Hi,
New to this forum and a new owner of an old woodie drift boat. I have had several awesome days on the Lower Yuba in flows from 1000-800 cfs. I'm curious how it runs at current flows, now in the lower 600s.
Thanks,
Charlie
Hi,
New to this forum and a new owner of an old woodie drift boat. I have had several awesome days on the Lower Yuba in flows from 1000-800 cfs. I'm curious how it runs at current flows, now in the lower 600s.
Thanks,
Charlie
I was there Sunday and some parts are SHALLOW. It maybe doable though. I saw a drift boat there but never saw him pass the island and that was around 3pm.
Charlie, I have been on the river about 8 days in the last 2 weeks (latest was yesterday) and it is skinny but do able. There are about 3 dicey spots with little room/margin for error...not like you will wreck your boat but you will get shoved into trees/bushees and rocks or take on some serious water. That said if you are a competent rower you will be fine and there is enough water to get a boat down the river. Good luck and have fun! lots of good fishing going on out there right now.

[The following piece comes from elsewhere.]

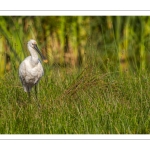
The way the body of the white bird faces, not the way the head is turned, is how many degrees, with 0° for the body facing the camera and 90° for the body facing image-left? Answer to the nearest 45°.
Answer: approximately 315°
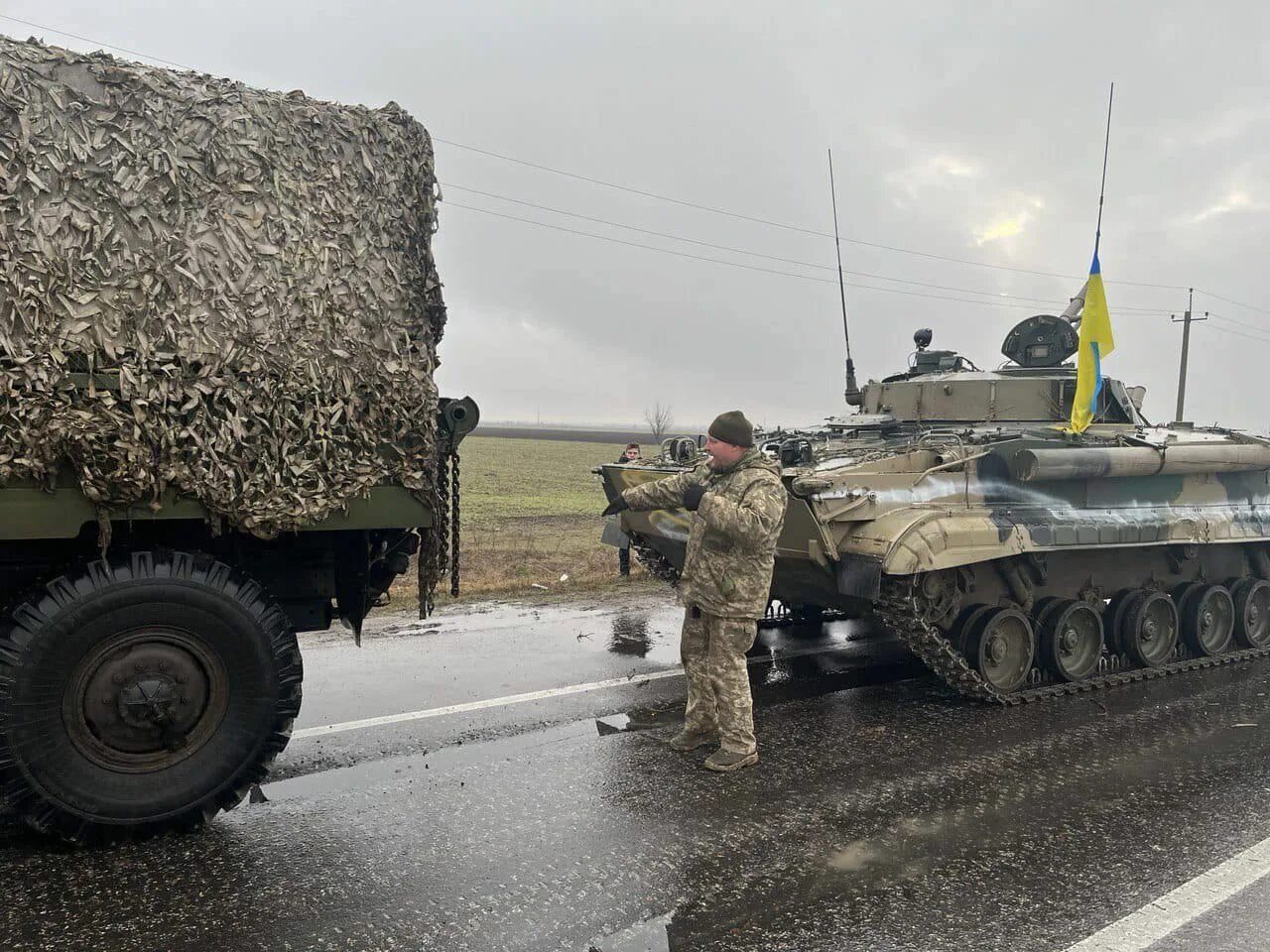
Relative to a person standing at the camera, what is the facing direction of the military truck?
facing to the left of the viewer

The Y is ramping down to paint scraping flows of around 500 cfs (it's been @ 700 the past couple of weeks). Except for runoff pulses I would expect this to be the target through February. These are the negotiated low flows per the Yuba Accord.
Is it safe to assume a raft is good to go?
I wouldn't suggest a novice go down at these flows. There are some spots where it's a thin line between good water and getting drug through sweepers and low hanging branches. There are a few spots where you might wrap if you're asleep at the wheel. Knowing he'll scrape, maybe drag in a few spots, any competent oarsman will do fine. Give yourself a bit of extra time.